ミラーレスカメラ専用設計の『SIGMA Art 85mm F1.4 DG DN』、Artシリーズに一貫する「光学性能を第一優先に設計する」というコンセプトはそのままに『SIGMA Art 85mm F1.4 DG HSM』と比較して全長、重量ともにほぼ半分というコンパクトさで仕上げたという衝撃のレンズが発表されました。従来ガラスの組み合わせにより補正していた収差(周辺光量と歪曲)をカメラ内収差補正機能を利用して補正したことがコンパクト化成功の理由の一つ。ただ像面湾曲、非点収差、軸上色収差、倍率色収差、サジタルコマフレアなどカメラ内で補正出来ない部分については、しっかりと光学設計で補正をしているということ。従来のレンズと比べてふた回りほどコンパクトになった85mmF1.4単焦点レンズ。早速、作例をご覧ください。
ピントのピークを目立たせたいなら冒頭のようにF2に絞るのもいいですが、開放絞りでもグラスの縁を伝う細い曲線が美しく写し出されています。絞ったカットも数枚撮ってみましたが、どちらにも魅力があって紹介に悩みます。
光と影の透過された色の表現というのはとても繊細で難しいのですが、このレンズの光の表現力はとても素晴らしいです。
開放絞りでこの距離感でも葉脈まで解像できているという凄み。”ゴーストバスターズ”というゴーストフレアの専門チームがあるというSIGMA、この日は気温も高く日差しのきつい日でしたが、ゴーストやフレアに悩まず撮影できました。
前を横切っていく自転車がフレームインしたタイミングでシャッターを切りました。日が差し込むガード下、レンガの凸凹した質感まで二段分も絞っていないF値でしっかり解像されています。
こちらも開放絞りでの一枚ですがピント面は細かい線まで解像しています。85mmは切り撮るにも整理がしやすく、丁度いい画角でスナップ写真にも最適です。一人でふらふらと歩きながら撮るには意外に扱いやすい画角なのです。
85mmは個人的にも好きな画角で、愛用のレンズがあります。ややオールドレンズの部類に入るそのレンズと比べてはいけませんが「滲まない」「色被りをしない」というのはやはり大きなメリットです。環境に左右されないというのは、プロフェッショナルな現場であれば大事な要素。良いレンズを買う理由、というものをしみじみ実感します。
車窓がまるでスクリーンのようになり、無数の電球が反射していました。
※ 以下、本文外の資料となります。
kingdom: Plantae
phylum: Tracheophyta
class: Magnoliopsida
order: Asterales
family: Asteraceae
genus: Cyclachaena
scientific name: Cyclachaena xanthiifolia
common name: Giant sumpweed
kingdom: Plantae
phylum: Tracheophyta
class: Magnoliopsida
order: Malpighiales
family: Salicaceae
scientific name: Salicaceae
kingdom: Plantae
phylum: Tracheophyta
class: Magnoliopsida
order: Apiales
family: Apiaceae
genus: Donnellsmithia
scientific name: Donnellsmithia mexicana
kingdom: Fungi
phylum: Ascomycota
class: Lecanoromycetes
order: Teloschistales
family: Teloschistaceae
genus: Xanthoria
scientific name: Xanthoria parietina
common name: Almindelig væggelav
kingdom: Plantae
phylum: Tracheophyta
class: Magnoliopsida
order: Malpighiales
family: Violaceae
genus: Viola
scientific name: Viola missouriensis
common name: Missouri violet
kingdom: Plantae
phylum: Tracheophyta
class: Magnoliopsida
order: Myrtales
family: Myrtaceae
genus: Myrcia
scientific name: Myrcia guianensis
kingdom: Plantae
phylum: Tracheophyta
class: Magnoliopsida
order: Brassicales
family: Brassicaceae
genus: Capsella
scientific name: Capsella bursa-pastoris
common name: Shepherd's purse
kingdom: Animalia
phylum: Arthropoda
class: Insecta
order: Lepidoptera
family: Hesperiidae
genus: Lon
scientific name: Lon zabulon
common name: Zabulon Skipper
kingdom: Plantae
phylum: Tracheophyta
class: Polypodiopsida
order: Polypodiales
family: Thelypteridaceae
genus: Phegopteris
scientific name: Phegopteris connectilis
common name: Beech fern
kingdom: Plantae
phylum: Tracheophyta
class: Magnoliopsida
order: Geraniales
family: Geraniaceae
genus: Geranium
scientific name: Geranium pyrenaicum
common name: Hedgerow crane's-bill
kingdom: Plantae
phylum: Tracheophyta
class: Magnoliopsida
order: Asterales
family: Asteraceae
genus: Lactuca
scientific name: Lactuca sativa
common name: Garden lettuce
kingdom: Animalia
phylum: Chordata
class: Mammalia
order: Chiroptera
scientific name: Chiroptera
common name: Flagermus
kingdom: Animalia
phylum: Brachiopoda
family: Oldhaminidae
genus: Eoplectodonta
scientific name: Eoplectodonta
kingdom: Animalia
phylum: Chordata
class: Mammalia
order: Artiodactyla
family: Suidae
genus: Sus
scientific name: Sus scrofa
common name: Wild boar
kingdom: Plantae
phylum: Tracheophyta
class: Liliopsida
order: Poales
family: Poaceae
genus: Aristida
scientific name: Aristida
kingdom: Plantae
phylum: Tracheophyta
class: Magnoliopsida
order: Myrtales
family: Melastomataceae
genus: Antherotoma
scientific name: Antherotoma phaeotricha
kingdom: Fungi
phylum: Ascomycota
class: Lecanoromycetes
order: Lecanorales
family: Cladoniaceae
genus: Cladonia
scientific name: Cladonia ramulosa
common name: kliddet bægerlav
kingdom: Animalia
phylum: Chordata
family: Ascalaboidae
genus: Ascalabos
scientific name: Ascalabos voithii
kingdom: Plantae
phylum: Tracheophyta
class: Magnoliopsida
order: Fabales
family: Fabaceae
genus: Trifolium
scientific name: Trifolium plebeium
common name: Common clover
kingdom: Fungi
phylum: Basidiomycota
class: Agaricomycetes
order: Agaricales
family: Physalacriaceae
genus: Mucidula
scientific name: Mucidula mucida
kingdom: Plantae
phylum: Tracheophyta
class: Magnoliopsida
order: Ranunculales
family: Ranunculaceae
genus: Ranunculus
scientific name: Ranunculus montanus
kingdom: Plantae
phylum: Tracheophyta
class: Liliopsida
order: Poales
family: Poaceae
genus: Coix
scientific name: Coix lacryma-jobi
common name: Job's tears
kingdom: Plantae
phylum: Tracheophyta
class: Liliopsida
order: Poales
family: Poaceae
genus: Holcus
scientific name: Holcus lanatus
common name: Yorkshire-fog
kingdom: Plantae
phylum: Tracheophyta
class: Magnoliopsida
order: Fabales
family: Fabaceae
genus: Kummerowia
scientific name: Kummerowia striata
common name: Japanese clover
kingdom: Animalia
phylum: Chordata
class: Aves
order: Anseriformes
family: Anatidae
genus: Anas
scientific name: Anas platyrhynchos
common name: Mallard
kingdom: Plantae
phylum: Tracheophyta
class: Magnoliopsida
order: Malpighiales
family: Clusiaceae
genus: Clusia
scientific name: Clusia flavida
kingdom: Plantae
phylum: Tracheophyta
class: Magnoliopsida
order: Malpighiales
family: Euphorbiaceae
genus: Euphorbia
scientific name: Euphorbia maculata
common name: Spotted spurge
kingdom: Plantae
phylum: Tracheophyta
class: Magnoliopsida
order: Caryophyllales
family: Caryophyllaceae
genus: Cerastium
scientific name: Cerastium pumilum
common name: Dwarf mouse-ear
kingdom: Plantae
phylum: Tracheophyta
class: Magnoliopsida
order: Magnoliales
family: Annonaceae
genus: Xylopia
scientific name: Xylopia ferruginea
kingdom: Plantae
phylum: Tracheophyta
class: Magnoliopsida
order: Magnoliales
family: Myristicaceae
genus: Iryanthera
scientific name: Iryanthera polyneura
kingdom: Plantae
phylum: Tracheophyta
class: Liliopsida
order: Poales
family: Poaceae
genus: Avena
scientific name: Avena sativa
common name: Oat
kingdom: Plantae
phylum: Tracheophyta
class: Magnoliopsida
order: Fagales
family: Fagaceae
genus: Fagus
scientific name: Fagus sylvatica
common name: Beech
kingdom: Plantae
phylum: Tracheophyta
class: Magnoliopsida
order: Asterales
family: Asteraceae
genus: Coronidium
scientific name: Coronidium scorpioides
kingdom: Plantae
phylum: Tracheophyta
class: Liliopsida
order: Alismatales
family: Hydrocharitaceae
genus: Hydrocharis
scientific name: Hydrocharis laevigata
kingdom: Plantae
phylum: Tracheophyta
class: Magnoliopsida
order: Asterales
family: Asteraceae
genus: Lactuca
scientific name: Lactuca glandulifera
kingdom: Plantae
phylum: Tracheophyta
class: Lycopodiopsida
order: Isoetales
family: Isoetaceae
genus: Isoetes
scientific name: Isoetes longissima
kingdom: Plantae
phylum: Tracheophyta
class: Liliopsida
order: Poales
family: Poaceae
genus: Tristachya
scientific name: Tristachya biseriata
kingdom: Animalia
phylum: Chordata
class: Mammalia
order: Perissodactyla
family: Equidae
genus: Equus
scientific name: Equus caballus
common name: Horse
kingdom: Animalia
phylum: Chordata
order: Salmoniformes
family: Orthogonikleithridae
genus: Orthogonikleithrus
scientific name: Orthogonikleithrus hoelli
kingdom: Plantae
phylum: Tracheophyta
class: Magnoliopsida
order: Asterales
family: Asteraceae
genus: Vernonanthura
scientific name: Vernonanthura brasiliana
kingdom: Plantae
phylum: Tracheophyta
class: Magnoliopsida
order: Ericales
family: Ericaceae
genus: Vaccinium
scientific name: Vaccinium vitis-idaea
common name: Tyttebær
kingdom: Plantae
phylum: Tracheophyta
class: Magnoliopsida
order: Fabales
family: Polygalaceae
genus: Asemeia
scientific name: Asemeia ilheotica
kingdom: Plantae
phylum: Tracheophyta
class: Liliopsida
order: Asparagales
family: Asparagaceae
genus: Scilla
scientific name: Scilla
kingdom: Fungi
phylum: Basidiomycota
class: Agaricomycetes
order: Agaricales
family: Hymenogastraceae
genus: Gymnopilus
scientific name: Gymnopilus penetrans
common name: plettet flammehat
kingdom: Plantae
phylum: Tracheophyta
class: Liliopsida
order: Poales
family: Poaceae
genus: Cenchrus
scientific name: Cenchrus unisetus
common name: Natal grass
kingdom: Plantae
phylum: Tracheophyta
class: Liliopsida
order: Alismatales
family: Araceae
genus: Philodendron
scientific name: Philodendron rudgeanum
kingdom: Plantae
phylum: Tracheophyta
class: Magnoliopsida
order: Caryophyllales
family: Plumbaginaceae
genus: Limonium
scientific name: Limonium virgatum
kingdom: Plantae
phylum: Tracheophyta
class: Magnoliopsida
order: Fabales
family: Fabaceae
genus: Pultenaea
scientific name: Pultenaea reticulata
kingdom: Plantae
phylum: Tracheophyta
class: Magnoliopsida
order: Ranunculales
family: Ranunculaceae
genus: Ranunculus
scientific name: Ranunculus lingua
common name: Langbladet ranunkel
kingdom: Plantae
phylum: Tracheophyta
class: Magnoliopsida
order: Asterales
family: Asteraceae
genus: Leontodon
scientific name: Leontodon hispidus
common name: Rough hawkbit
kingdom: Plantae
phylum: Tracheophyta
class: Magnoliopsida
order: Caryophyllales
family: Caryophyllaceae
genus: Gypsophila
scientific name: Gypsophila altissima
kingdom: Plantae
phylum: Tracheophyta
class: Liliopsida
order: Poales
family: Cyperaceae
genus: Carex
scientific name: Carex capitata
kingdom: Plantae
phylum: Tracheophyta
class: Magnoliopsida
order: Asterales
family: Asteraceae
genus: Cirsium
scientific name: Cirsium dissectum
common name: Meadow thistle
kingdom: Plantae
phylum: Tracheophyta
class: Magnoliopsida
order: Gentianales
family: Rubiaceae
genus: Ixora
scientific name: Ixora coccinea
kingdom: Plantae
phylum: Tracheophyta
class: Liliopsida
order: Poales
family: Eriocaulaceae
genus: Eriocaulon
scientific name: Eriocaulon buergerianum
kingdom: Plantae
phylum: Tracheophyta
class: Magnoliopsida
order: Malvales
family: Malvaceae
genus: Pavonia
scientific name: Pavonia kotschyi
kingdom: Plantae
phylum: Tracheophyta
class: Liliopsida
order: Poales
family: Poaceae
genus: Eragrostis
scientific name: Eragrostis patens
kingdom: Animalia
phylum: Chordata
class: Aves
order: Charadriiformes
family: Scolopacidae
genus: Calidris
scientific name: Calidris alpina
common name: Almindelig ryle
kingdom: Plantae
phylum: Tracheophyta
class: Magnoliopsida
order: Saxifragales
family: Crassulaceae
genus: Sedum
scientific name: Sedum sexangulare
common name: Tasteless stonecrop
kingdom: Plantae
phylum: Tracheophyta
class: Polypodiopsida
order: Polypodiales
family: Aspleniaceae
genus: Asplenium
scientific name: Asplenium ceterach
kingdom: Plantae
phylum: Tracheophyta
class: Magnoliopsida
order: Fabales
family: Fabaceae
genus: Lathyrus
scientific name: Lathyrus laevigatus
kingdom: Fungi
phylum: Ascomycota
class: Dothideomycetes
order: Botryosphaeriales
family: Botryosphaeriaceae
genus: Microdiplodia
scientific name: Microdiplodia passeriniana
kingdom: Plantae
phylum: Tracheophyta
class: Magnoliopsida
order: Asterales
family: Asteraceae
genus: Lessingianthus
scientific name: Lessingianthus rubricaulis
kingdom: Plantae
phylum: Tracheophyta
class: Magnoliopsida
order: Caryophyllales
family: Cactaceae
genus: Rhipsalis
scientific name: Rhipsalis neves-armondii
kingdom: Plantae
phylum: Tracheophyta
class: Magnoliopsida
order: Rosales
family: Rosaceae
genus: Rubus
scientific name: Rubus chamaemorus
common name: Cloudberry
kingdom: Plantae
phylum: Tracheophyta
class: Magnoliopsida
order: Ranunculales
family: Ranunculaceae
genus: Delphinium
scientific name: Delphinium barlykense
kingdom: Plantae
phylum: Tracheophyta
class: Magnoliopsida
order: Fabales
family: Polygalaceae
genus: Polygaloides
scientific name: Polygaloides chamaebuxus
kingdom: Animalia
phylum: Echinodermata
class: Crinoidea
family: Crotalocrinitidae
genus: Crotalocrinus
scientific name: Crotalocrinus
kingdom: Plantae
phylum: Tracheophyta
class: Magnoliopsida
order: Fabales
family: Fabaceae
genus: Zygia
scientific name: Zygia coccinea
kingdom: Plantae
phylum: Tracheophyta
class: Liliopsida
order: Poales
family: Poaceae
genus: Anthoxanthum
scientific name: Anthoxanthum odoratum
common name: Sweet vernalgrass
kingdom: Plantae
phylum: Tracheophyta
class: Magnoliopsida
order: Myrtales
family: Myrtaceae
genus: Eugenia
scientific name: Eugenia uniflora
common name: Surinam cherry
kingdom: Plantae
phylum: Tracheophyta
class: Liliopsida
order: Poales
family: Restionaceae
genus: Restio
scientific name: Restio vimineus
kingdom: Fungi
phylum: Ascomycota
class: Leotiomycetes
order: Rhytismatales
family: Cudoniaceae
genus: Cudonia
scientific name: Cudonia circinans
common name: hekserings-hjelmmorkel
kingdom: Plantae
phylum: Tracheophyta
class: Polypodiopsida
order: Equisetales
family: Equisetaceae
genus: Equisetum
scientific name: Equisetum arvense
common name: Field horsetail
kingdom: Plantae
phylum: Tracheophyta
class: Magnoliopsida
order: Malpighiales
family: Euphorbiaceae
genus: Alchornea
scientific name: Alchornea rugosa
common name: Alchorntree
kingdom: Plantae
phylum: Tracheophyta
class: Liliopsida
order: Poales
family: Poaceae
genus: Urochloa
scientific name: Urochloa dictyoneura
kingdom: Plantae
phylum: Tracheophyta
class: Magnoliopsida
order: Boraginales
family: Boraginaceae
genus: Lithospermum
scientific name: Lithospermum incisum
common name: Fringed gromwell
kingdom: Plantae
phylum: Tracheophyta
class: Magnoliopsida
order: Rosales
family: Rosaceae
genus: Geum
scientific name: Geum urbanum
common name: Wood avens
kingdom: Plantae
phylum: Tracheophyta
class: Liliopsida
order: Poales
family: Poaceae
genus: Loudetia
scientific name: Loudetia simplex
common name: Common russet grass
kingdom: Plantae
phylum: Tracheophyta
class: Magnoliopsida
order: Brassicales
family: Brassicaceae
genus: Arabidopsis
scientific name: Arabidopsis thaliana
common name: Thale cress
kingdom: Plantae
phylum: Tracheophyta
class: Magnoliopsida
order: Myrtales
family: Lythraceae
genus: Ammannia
肉眼で見ている限りでは光が回っておらず撮影する気がなかったのですが、おもむろにファインダー越しに世界を覗いたらこんな景色に巡り会うことが出来ました。
水滴は動きも止めてしっかり絞って撮影する。というのが自分の撮影マニュアルだったのですが、開放絞りに明るい背景が組み合わされれば、アウトフォーカスの水滴もこんなに魅力的に写せることに気づかされました。
次世代”Art”
これからもコンパクトで高性能なレンズを展開していくというシグマ。この『SIGMA Art 85mm F1.4 DG DN』はその第一弾となる記念すべきレンズです。実際に『SIGMA Art 85mm F1.4 DG HSM』と比較してみましたが、本当にコンパクトなサイズだと感心してしまいました。レンズに手ブレ補正機構は搭載していませんが、ボディとレンズのバランス、手に持った時のホールド感が素晴らしく手ブレしたカットはほぼ見受けられませんでした。フードサイズは大口径らしく大きめですが、携帯性を著しく下げるようなサイズでもありません。そしてこれだけの性能を詰め込んだにもかかわらず購入しやすい価格であるというのが、プロ・ハイアマチュアのみならずフルサイズの中望遠を経験してみたかったファーストユーザーにもとても魅力的なレンズです。シグマの未来が詰まった『SIGMA Art 85mm F1.4 DG DN』ぜひ体験してみてください。